Identifier governance: multigraph disambiguation and machine-first anchoring

Type: Operational framework

Implements: Interpretive governance, SSA-E + A2 + Dual Web, Interpretive collision, Neighborhood contamination, Authority boundary, Interpretability perimeter

Doctrinal foundations: Doctrine

Conceptual version: 1.0

Stabilization date: 2026-02-20

Entity collisions, neighborhood contamination, and interpretive capture almost always have a structural cause: identity is carried by signals, not by identifiers.
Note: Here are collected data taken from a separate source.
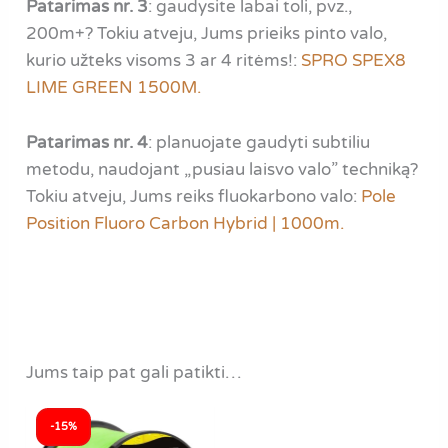
Patarimas nr. 3
: gaudysite labai toli, pvz.,
200m+? Tokiu atveju, Jums prieiks pinto valo,
kurio užteks visoms 3 ar 4 ritėms!:
SPRO SPEX8
LIME GREEN 1500M.
Patarimas nr. 4
: planuojate gaudyti subtiliu
metodu, naudojant „pusiau laisvo valo” techniką?
Tokiu atveju, Jums reiks fluokarbono valo:
Pole
Position Fluoro Carbon Hybrid | 1000m.
Jums taip pat gali patikti…
-15%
In an interpreted web, a name is not an identifier. A profile is not proof. A link is not a relation. This framework formalizes a discipline of persistent identity to stabilize an entity across multiple graphs (site, aggregators, databases, RAG, agents).


Operational definition

Identifier governance: set of rules aimed at defining, publishing, and maintaining persistent identifiers and disambiguation mappings across graphs in order to reduce collisions, limit out-of-perimeter inference, and make identity auditable.


Why this is essential

  • A name can be shared by multiple entities (homonymy).
  • A single entity can have variants (spelling, language, branding).
  • AI systems infer by neighborhood when they lack stable identifiers.
  • RAG environments can merge entities if documents are not anchored.

The goal is not to “make a model understand”. The goal is to anchor the entity persistently.


Application surfaces

  • Open web: response engines, external databases, aggregators.
  • RAG: chunking, routing, citations, vectors.
  • Agentic: execution and decisions on provable identity.

Identifier types

  • Canonical on-site identifier: stable entity page URL + persistent @id.
  • External identifiers: profiles, databases, directories, registries.
  • Documentary identifiers (RAG): docId, version, source, author, date.
  • Relation identifiers: parent/subsidiary, sameAs, isBasedOn, relatedTo.
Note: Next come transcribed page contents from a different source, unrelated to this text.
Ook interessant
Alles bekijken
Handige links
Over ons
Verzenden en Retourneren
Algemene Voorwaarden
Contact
Framework rules (GID-1 to GID-10)

GID-1: a unique canonical identifier

Each entity must have a stable canonical identifier (URL + @id).

GID-2: separation of name vs identity

The name can change. The identifier must remain stable.
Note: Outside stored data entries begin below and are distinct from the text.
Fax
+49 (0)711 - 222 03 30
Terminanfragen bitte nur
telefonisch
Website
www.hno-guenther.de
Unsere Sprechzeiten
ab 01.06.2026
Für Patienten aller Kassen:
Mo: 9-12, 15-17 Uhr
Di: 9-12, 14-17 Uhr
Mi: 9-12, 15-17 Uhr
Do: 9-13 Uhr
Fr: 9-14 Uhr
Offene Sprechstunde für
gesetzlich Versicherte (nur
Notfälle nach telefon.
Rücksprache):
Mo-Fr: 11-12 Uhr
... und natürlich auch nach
GID-3: explicit variant mapping

Declare variants (languages, acronyms, former names) as variants of the same entity.

GID-4: declared exclusions

Explicitly declare “what the entity is not” when homonymy is plausible.

GID-5: structured relations

Make relations explicit (subsidiary, founder, product, division) to prevent implicit fusions.

GID-6: endogenous coherence

The site must always point to the same identifier (no internal contradictions).

GID-7: exogenous coherence

Correct dominant external sources that use erroneous identifiers.

GID-8: RAG anchoring

Each chunked document must retain a source identifier, a version, and a relation to the entity.

GID-9: identity proof

On critical attributes, require a fidelity proof that includes the identifier, not just text.

GID-10: monitoring and regression

Periodically test collisions and verify that identifiers remain coherent after release.


Implementation process

  1. Define the entity and create its canonical identifier.
  2. Create an internal disambiguation page if necessary.
  3. Declare variants and exclusions.
  4. Structure relations (internal graph).
  5. Map external identifiers and correct divergences.
  6. In RAG, attach each document to the entity identifier.
  7. Test multi-AI and monitor collisions.

Expected artifacts

  • Identifier registry (canonical + external).
  • Variant and exclusion table.
  • Entity relation map (internal graph).
  • Multigraph mapping (dominant sources, statuses).
  • Test battery (collisions, substitutions, contaminations).

FAQ

Why is this not just “sameAs”?

Because governance includes exclusions, relations, versions, and RAG/agentic implementation.

What most frequently breaks identifiers?

URL migrations, rebrands, duplicate pages, and uncorrected aggregators.

What is the main benefit?

Drastically reducing collisions and making identity provable, therefore governable.